As ocorrências com PMs disparando tiros e mais tiros com o moderno fuzil belga FN Scar 7.62 se multiplicaram na Baixada Santista do início de fevereiro para cá. Na maior parte das ocorrências com registros de mortes, o emprego dessas armas de guerra longas virou um ponto comum. Uma liderança do PCC morta no Guarujá, um outro “torre” em Santos, em pleno carnaval, vários suspeitos que foram “abatidos” em morros de algumas cidades da região, enfim, sempre estavam lá os fuzis sendo acionados. Para os incautos, bem como para os que se fazem de ingênuos, uma “demonstração de força” e de que a PM “não dá moleza” para os bandidos. Um ledo e estúpido engano.

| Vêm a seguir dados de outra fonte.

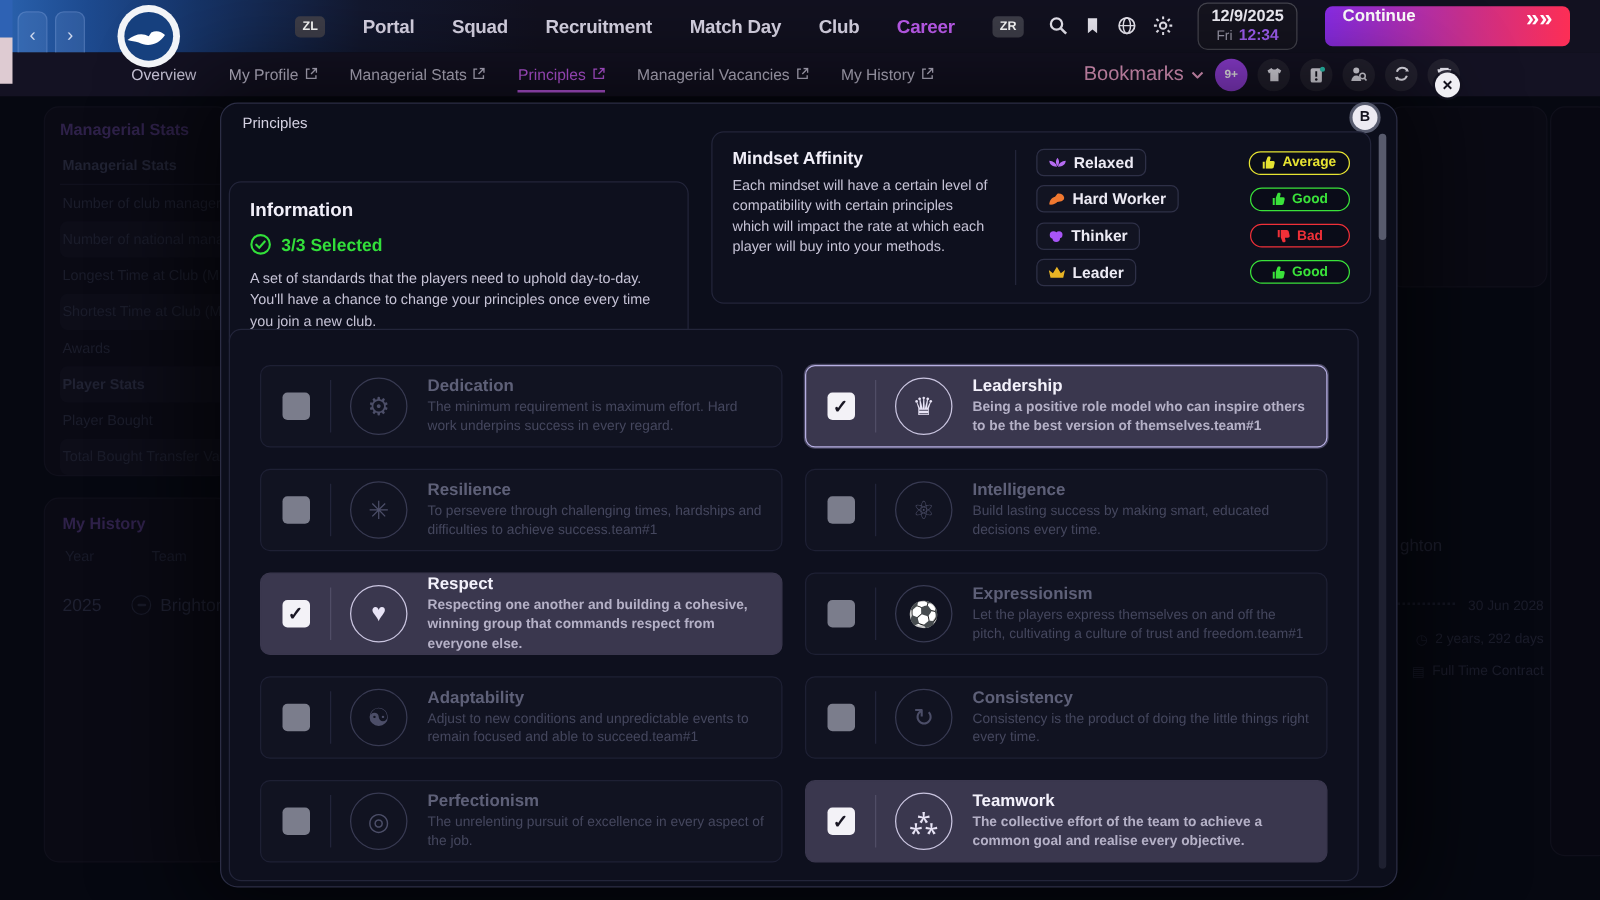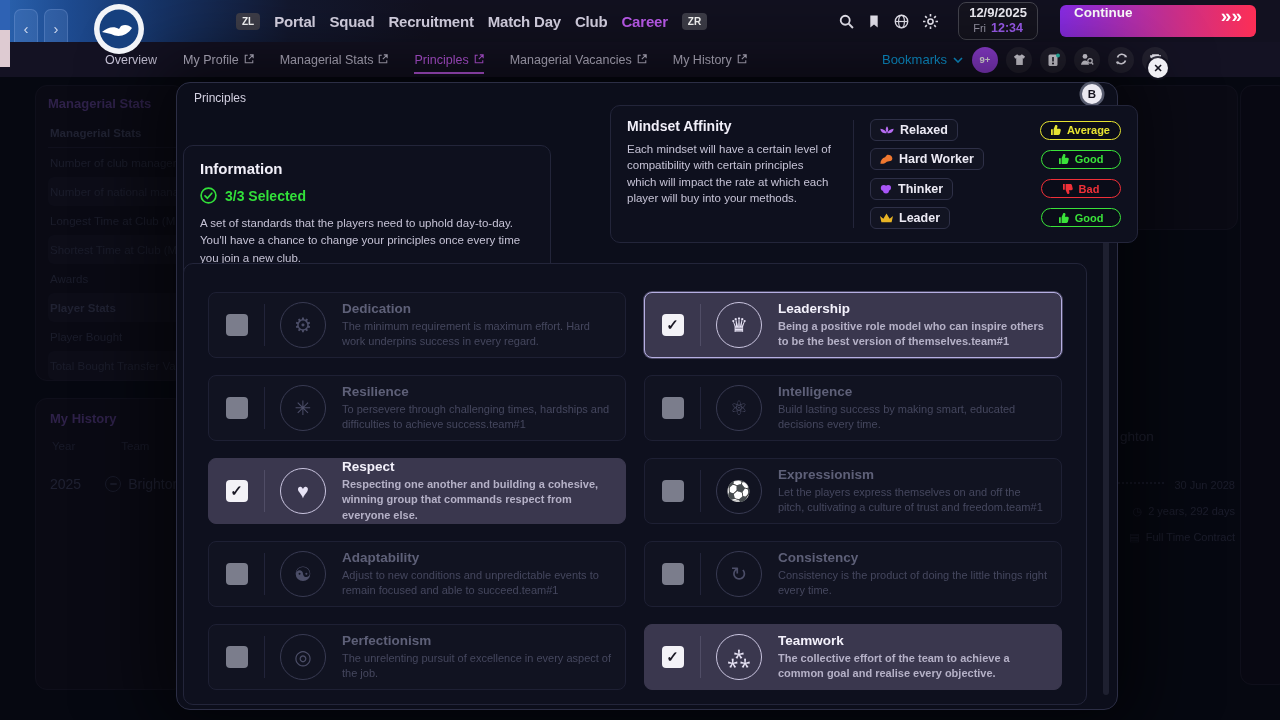--- a/index.html
+++ b/index.html
@@ -25,7 +25,7 @@
   .navbtn.back{margin-left:14px}
   .navbtn.fwd{margin-left:6px}
   .crest{position:absolute;left:93px;top:3px;width:52px;height:52px;z-index:5;}
-  .nav-items{display:flex;align-items:center;gap:14px;margin-left:168px;font-weight:bold;font-size:15px;letter-spacing:-0.2px;color:#ddd9ea;white-space:nowrap;}
+  .nav-items{display:flex;align-items:center;gap:30px;margin-left:168px;font-weight:bold;font-size:15px;letter-spacing:-0.2px;color:#ddd9ea;white-space:nowrap;}
   .nav-item.active{color:#c05df2;}
   .zbadge{background:#3e3e49;color:#fff;font-size:10px;font-weight:bold;padding:3px 6px;border-radius:4px;letter-spacing:0;}
   .top-right{display:flex;align-items:center;margin-left:auto;gap:14px;padding-right:24px;}

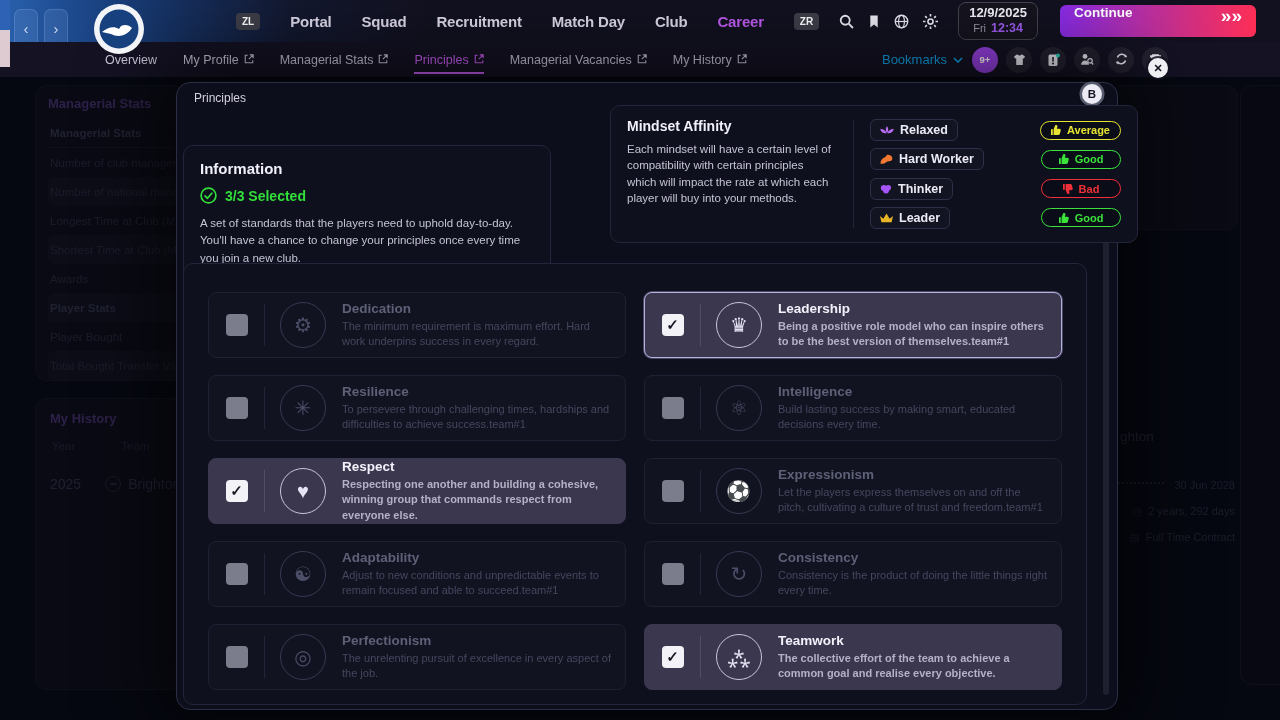--- a/index.html
+++ b/index.html
@@ -54,7 +54,7 @@
   .sub-item.active{color:#cb5ef5;}
   .sub-item.active::after{content:"";position:absolute;left:0;right:0;bottom:1px;height:2px;background:#cb5ef5;}
   .bookmarks{display:flex;align-items:center;gap:9px;margin-left:auto;}
-  .bookmarks .bl{font-size:13px;color:#0ea5e9;display:flex;align-items:center;gap:6px;}
+  .bookmarks .bl{font-size:16px;color:#f9a8d4;display:flex;align-items:center;gap:6px;}
   .bm-circle{width:26px;height:26px;border-radius:50%;background:#242230;display:flex;align-items:center;justify-content:center;color:#eceaf4;position:relative;}
   .bm-circle.chat{background:#9640e0;font-size:9.5px;font-weight:bold;color:#fff;}
   .close-x{

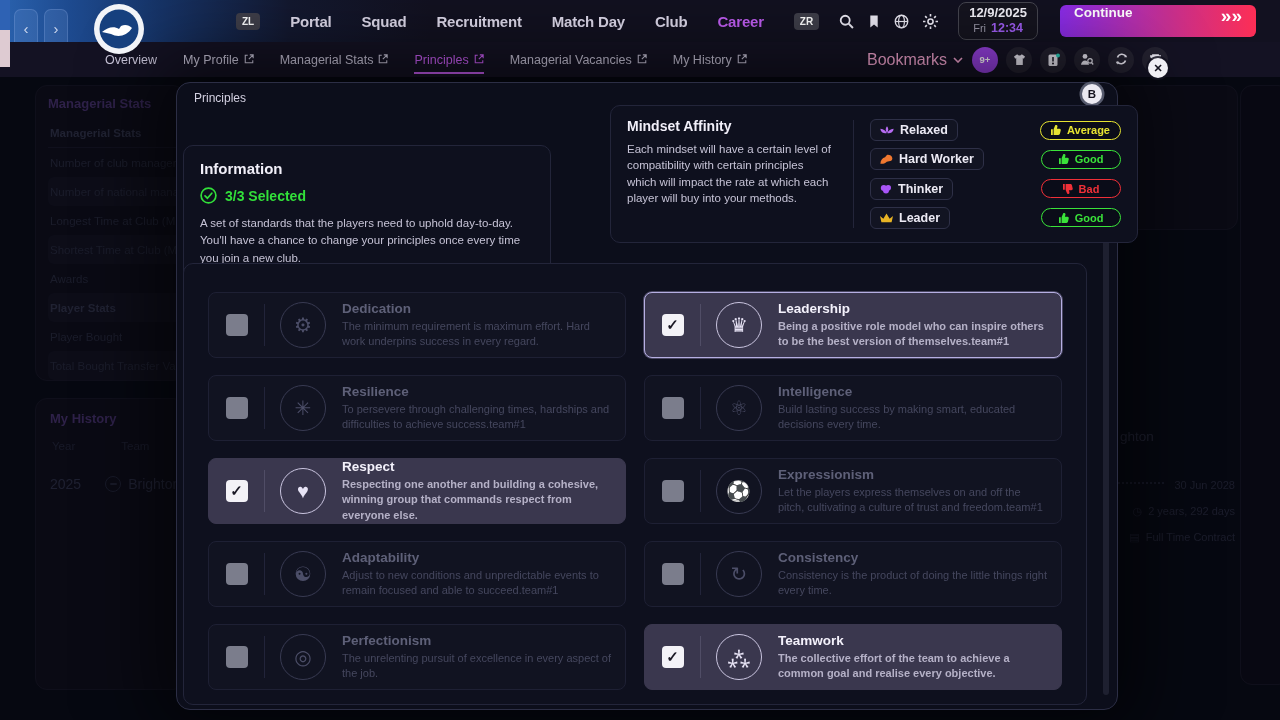--- a/index.html
+++ b/index.html
@@ -107,7 +107,7 @@
   .sel-row{display:flex;align-items:center;gap:8px;margin-top:10px;color:#32df3a;}
   .sel-txt{font-size:14px;font-weight:bold;}
   .panel-desc{margin-top:11px;font-size:11.5px;line-height:1.5;color:#c6c3d6;}
-  .mindset-panel{left:392px;top:22px;width:528px;height:138px;padding:12px 16px;display:flex;margin-left:41px;}
+  .mindset-panel{left:392px;top:22px;width:528px;height:138px;padding:12px 16px;display:flex;}
   .ms-left{width:208px;flex:0 0 auto;}
   .ms-left .panel-h{font-size:14px;}
   .ms-left .panel-desc{margin-top:7px;font-size:11.5px;line-height:1.42;}

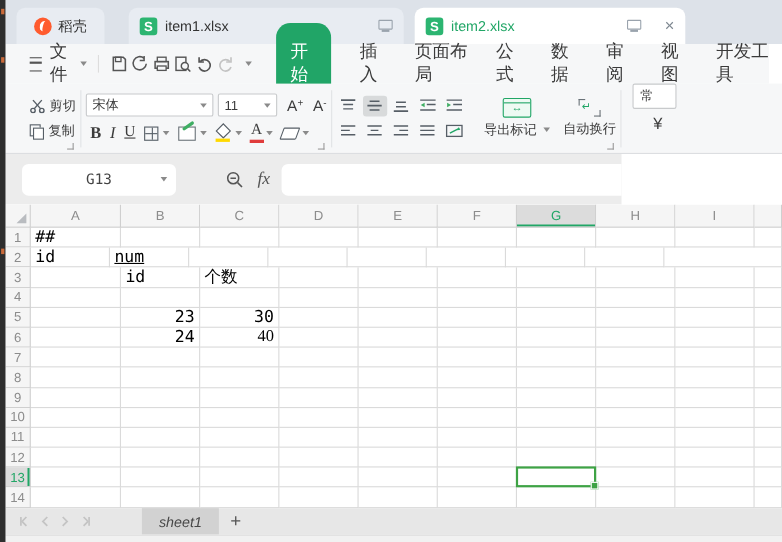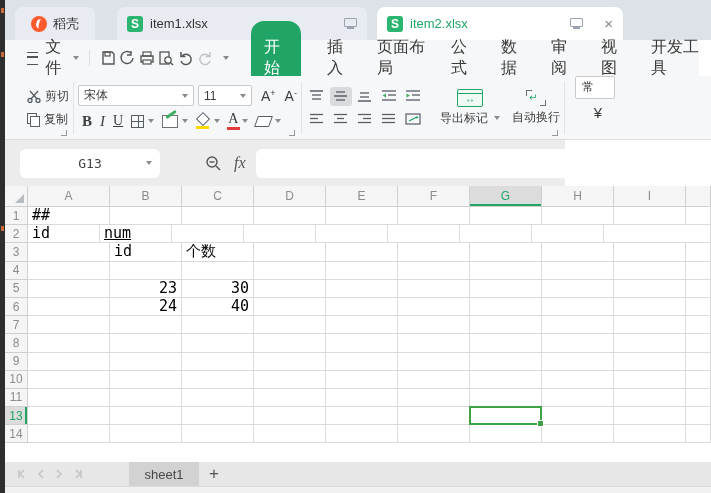--- a/index.html
+++ b/index.html
@@ -489,7 +489,7 @@
         <div class="g-rh">6</div>
         <div class="g-cell" style="width: 82px;"></div>
         <div class="g-cell num" style="width: 72px;">24</div>
-        <div class="g-cell num" style="width: 72px;">40</div>
+        <div class="g-cell num" style="width: 72px; font-family: Liberation Serif, serif;">40</div>
         <div class="g-cell" style="width: 72px;"></div>
         <div class="g-cell" style="width: 72px;"></div>
         <div class="g-cell" style="width: 72px;"></div>

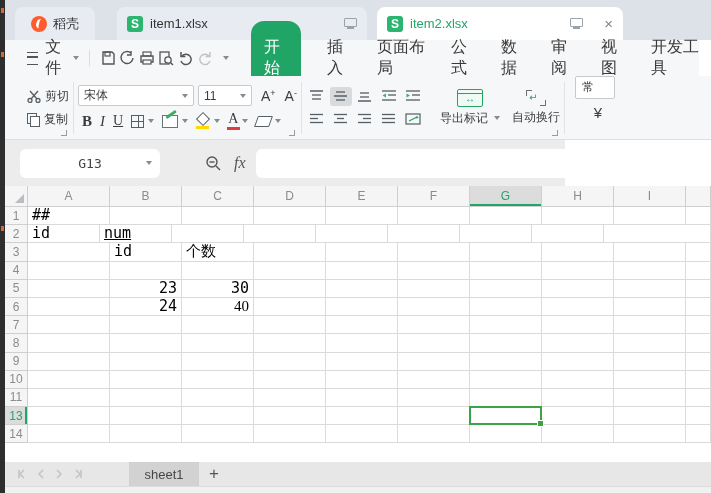--- a/index.html
+++ b/index.html
@@ -564,6 +564,19 @@
         <div class="g-cell g-fill"></div>
       </div>
       <div class="g-row">
+        <div class="g-rh">12</div>
+        <div class="g-cell" style="width: 82px;"></div>
+        <div class="g-cell" style="width: 72px;"></div>
+        <div class="g-cell" style="width: 72px;"></div>
+        <div class="g-cell" style="width: 72px;"></div>
+        <div class="g-cell" style="width: 72px;"></div>
+        <div class="g-cell" style="width: 72px;"></div>
+        <div class="g-cell" style="width: 72px;"></div>
+        <div class="g-cell" style="width: 72px;"></div>
+        <div class="g-cell" style="width: 72px;"></div>
+        <div class="g-cell g-fill"></div>
+      </div>
+      <div class="g-row">
         <div class="g-rh g-sel-row">13</div>
         <div class="g-cell" style="width: 82px;"></div>
         <div class="g-cell" style="width: 72px;"></div>

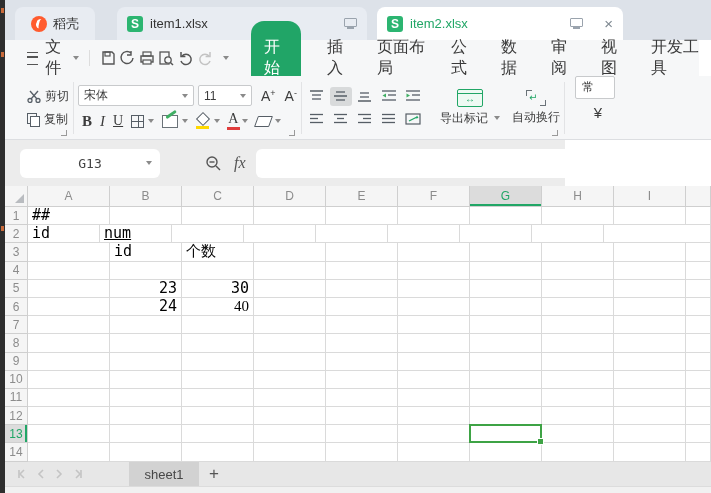--- a/index.html
+++ b/index.html
@@ -120,7 +120,7 @@
   .sel-box::after{content:'';position:absolute;right:-4px;bottom:-4px;width:5px;height:5px;background:#3ea345;border:1px solid #fff;}
 
   
-  .sheetbar{position:absolute;left:5px;top:462px;width:706px;height:24px;background:#e7e7e7;display:flex;align-items:stretch;font-size:13px;}
+  .sheetbar{position:absolute;left:5px;top:462px;width:706px;height:24px;background:#e7e7e7;display:flex;align-items:stretch;font-size:13px;font-style:italic;}
   .navgrp{display:flex;align-items:center;gap:10px;margin:0 14px 0 12px;color:#c4c4c4;}
   .stab{display:flex;align-items:center;justify-content:center;width:70px;}
   .stab-1{background:#d2d2d2;color:#474747;}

Ao banalizar esses confrontos que não resultam em nada de positivo, o próprio crime organizado passa a agir com mais violência, passa a atirar sem hesitar em qualquer circunstância e ainda reforça seus paióis. A exemplo do que ocorreu e segue ocorrendo no Rio, assim como em algumas localidades do México, sair desfilando nas ruas com ‘caveirões’, os famigerados blindados para incursão em favelas e morros, assim como descarregar pentes e pentes de balas de fuzil, não ocasionará uma vitória sobre a delinquência organizada, tampouco acabará com sua lucrativa renda oriunda do narcotráfico. Os conflitos só aumentarão, a violência não retrocederá um milímetro e os inocentes mortos e aterrorizados se multiplicarão. Esse é o motivo óbvio e simples que faz com que a maior parte dos governos (minimamente responsáveis) do mundo não embarquem em tal aventura.
Mas Tarcísio de Freitas, não. Ele quer essa ‘riodejaneirização’ de São Paulo. Coloca os ‘caveirões’ do GER e os quase-tanques do Choque para descer a serra, além de encher as comunidades mais pobres das cidades litorâneas de unidades de elite armadas até os dentes, como se estivesse prestes a entrar nas ruas de Mossul, na Síria. Bala pra todo lado, corpos espalhados no chão, sangue escorrendo pelas sarjetas. Só que nesse bojo morreu garçom que estava de folga, garoto cego acusado de ser traficante, funcionário de farmácia que descia a Anchieta para pegar uma praia, mãe de seis filhos que esperava o caçula cortar o cabelo no salão instalado numa praça movimentada, à luz do dia.
A burguesia e os pobres sem consciência de classe, enfeitiçados pela seita bolsonarista e excitados quase que sexualmente pelos estampidos dos disparos, gritam esfuziantes. Os megatiroteios com rajadas e mais rajadas de fuzil os fazem sentir uma espécie de senso de vingança que nem eles mesmos sabem explicar, sem contar com o fato de que aciona a verve infantilizada do tesão por armas e fardas. Tudo vira um grande episódio do Tropa de Elite, e agora ali, em sua cidade até então ‘pacata’.
O problema é que, quando a criminalidade organizada passar a fazer assaltos simples a comércios e transporte público em bairros mais “nobres” usando os tais ‘bondes’ (dezenas de criminosos juntos em comboio, utilizando dois ou três veículos) e empregando fuzis e metralhadoras, como já acontece há anos no Rio de Janeiro, esses entusiastas dos tiroteios terão um inferno para chamar de seu bem na porta de casa. Só então eles vão perceber ao que levou a “política de segurança” de Tarcísio de Freitas.